But he said his mentors persuaded him to trust the process and gradually, he let his guard down.
Young people often come from backgrounds where they don’t have adult male role models. Hopeful Hampton Mentor Adrian Cook said the lack of fathers in the home is a “big issue” and that single mothers often are frustrated and overwhelmed. The mentors can only instill positive values into participants for a few hours a week.
“When it’s not reinforced at home, it makes it complicated for it to stick,” said Latiesha Handie, the executive director for Hampton’s Office of Youth and Young Adult Opportunities. “So we have to put on additional layers of support to be more parental figures, in addition to service providers.”

To gain the young men’s trust, mentors explain how they’ve handled similar situations rather than trying to tell them what to do.
“That’s why he picks his phone up and he calls me when he’s going to do something or thinks about doing something stupid. He gets my advice, because I’m not sitting here going, ‘Oh, you can’t do this, you can’t do that,’” Keenan said of his 16-year-old mentee. “You can’t do that, or he’s gonna run away from you, he’s going to shut down.”
Jeffrey Butts, a research professor with John Jay College of Criminal Justice and a member of the Rockefeller Institute of Government Regional Gun Violence Research Consortium, said the two programs have based their approach to addressing gun violence on a “scientifically informed theory” about why young people sometimes act aggressively against others.

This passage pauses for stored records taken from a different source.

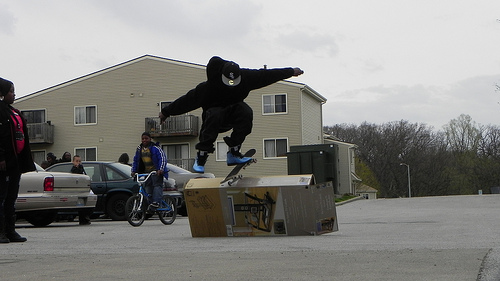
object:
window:
[71, 143, 116, 175]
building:
[0, 52, 340, 211]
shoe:
[225, 146, 252, 166]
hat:
[223, 60, 247, 83]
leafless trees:
[326, 115, 492, 198]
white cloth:
[350, 55, 492, 116]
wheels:
[121, 195, 178, 227]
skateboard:
[218, 151, 255, 187]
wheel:
[248, 155, 259, 165]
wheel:
[238, 173, 244, 178]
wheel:
[225, 179, 232, 189]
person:
[1, 73, 35, 247]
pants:
[0, 147, 26, 228]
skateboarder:
[153, 55, 303, 172]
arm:
[244, 67, 304, 85]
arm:
[156, 83, 206, 123]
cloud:
[102, 2, 262, 44]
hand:
[156, 107, 173, 127]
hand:
[287, 64, 305, 80]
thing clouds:
[158, 51, 340, 242]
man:
[160, 56, 303, 178]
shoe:
[190, 146, 205, 175]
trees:
[343, 97, 489, 213]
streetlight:
[400, 160, 414, 197]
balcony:
[139, 110, 216, 140]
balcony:
[13, 119, 50, 146]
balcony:
[157, 142, 197, 173]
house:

“And that theory is that when people grow up in an environment that exposes them to trauma, and family pain, and lack of opportunity, they start to feel like society’s rules don’t make sense for them,” Butts said. “And ‘Why should I bother to behave the way other people are telling me when the whole system is set up against me and I have to protect myself first?’”
However, Butts noted it’s complicated to determine the effectiveness of individual programs because they aren’t implemented on a large scale.
___
Tracking success
To track interventions and success rates, Teens with a Purpose holds a debriefing after each Safe Passage walk through the community to discuss what they saw and heard. Mediators have hundreds of interactions during each walk, and since fall of 2023, they have documented 15 interventions when a gun was present and the situation was resolved without violence, according to Love.
The Safe Passage program was funded by the state for three years, at $130,000 annually, and the group also is surveying community members about their perceptions of safety since it began.
The Hampton program tracks recidivism rates for two years after young people leave the program, Handie said. So far, 73% of participants have completed the program. She said 40% of those who completed the program last year have so far successfully avoided negative encounters with law enforcement.
After finishing the Hampton program, Tisdale is focused on completing his education and working to become a counselor. He said the plan is “to become exactly what Mr. Troy was to me.”
Hopeful Hampton held a gala at the Virginia Air and Space Science Center in late April to celebrate those who completed the program, with hundreds of local elected officials, gun violence prevention advocates, law enforcement and family members present. At the ceremony, Tisdale was looking ahead.
“I want success for everybody that comes from where I came from, but you can’t have success if you don’t put the work in, day in and day out,” Tisdale said. “We want change, but we have to take the initial steps for the change to even start. We have to not only want change physically, but mentally as well. I am not the person I was seven years ago, but I stand here today — a proud young Black man who plans on changing the world one day.”